You may skip to the next section if you are comfortable with analytic geometry or related mathematical fields.

If you use a plane to cut the surface of an infinitely extending cone, the resulting curve of intersection is called a conic section. Depending on the relative positions of the plane and the cone, you might get an ellipse, a parabola, or a hyperbola.

On the Cartesian plane, any quadratic equation of x and y (as long as it’s not degenerate) corresponds to a conic section. That means that all conic sections follow the form:

Ax² +Bxy+Cy² +Dx+Ey+F =0

Merits of Geocentrism

The earth orbits the sun with a persistent axial tilt of roughly 23.5 degrees. As a result, the latitude at which the sun directly shines overhead at solar noon (the subsolar point), oscillates between -23.5 and 23.5 degrees during the course of a year. You might have seen these photos from tropical regions, such as Hawaii, where the shadows of things disappear on certain days at noon, giving you a surreal feeling.

On this note, the long-superseded Geocentric view of the universe did leave one practical legacy: for the slow-moving creatures on the surface of the planet such as ourselves, thinking like Ptolemy of Alexandria gives us a useful framework to describe the paths that celestial bodies take during the day.

A sphere is locally flat, and so we picture the ground on which we stand as the x − y plane, with positive x- direction being east and positive y-direction being north. Readers in the Southern Hemisphere can simply flip the signs.

We then regard the rest of the universe a large sphere that surrounds us. It has two poles that are directly above the earth’s north and south poles, and the ground plane cuts into it, forming a hemispherical “sky dome”. All celestial objects, the sun included, trace almost circular paths on the dome as a result of the earth’s rotation. 

This coordinate system is illustrated below.

The northern celestial pole conveniently has a bright star system nearby – Polaris – and deducing one’s latitude would be as simple as measuring the elevation angle of that star. That’s not relevant to today’s little demo, of course.

The Shadow

In the coordinate system defined above, we can consider a rod of unit length standing upright relative to the ground.

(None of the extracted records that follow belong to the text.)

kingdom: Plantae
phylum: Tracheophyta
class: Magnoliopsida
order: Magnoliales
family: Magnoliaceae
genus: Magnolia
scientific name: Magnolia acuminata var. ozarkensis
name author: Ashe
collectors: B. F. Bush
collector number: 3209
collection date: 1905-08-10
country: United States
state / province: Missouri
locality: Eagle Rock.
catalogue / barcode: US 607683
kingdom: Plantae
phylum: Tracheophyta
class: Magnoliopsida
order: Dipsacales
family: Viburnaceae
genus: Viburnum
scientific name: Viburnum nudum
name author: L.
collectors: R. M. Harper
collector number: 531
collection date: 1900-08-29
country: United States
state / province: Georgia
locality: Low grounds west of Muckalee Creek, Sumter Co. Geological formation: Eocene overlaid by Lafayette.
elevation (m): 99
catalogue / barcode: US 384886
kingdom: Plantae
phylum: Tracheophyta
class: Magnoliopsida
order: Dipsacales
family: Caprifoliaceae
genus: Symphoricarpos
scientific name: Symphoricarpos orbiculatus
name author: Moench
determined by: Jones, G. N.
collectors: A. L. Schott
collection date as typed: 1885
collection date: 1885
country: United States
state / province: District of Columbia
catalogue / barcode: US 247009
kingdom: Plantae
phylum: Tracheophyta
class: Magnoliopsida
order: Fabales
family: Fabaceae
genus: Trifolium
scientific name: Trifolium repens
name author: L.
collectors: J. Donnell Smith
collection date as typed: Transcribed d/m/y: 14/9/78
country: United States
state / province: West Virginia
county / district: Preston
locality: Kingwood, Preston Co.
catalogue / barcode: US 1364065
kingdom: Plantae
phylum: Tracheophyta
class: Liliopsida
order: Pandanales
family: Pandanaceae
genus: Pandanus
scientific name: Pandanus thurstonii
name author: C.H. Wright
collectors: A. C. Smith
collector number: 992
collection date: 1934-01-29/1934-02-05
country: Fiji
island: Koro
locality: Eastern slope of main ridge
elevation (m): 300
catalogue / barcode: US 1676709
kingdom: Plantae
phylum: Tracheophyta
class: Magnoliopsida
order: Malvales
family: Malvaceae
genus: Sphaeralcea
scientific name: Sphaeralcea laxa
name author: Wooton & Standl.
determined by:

Assuming the earth is perfectly spherical, it is not hard to show that the tip of the rod’s shadow will move on the ground according to the following equation,

(􏰀x² +y² +1) 􏰁sin²a=(ycosb−sinb)²

This is a family of conics (one or a pair) parametrised by two angles:

• a, the latitude of the sub-solar point,
• b, the latitude of the rod.

Henceforth, if we can get the curve traced by the shadow on the East-North coordinate system, we may employ nonlinear curve fit to find a and b. In other words, we can locate ourselves in space and in time (restricted to somewhere on contemporary earth …) by staring at shadows.

Of course, to see shadows change with your own eyes, you must be very bored and wait for hours. So we stare at the model instead, like happy little theorists that we are.

For most of us, notice that the a and b combinations usually describe a hyperbola, going readily to infinity to both sides, which corresponds to sunrises and sunsets. At the same time. it never hurts to remind ourselves that, when the length of the shadow is comparable to the curvature scale of the earth, our model breaks down.

For high latitudes, it’s actually possible for the tip of the shadow to trace an ellipse, which corresponds to the Midnight sun, where the sun never sets during summer. Of course, the transition case of a parabola is also possible. Question for you: Where and when does that occur?

I’ve prepared an interactive notebook (with one extra simplification model where we work out a values according to day of the year):

Demo on Desmos Graphing Calculator.

I skipped a lot of historical contexts in the interest of time, but as you may have guessed, what I described here is exactly how sundials work…

Lastly…

Take this, flatearthers!
(I was one of them until I realised some F. E. believers were actually serious… Is this a hint of the next Aperiodical blog post?)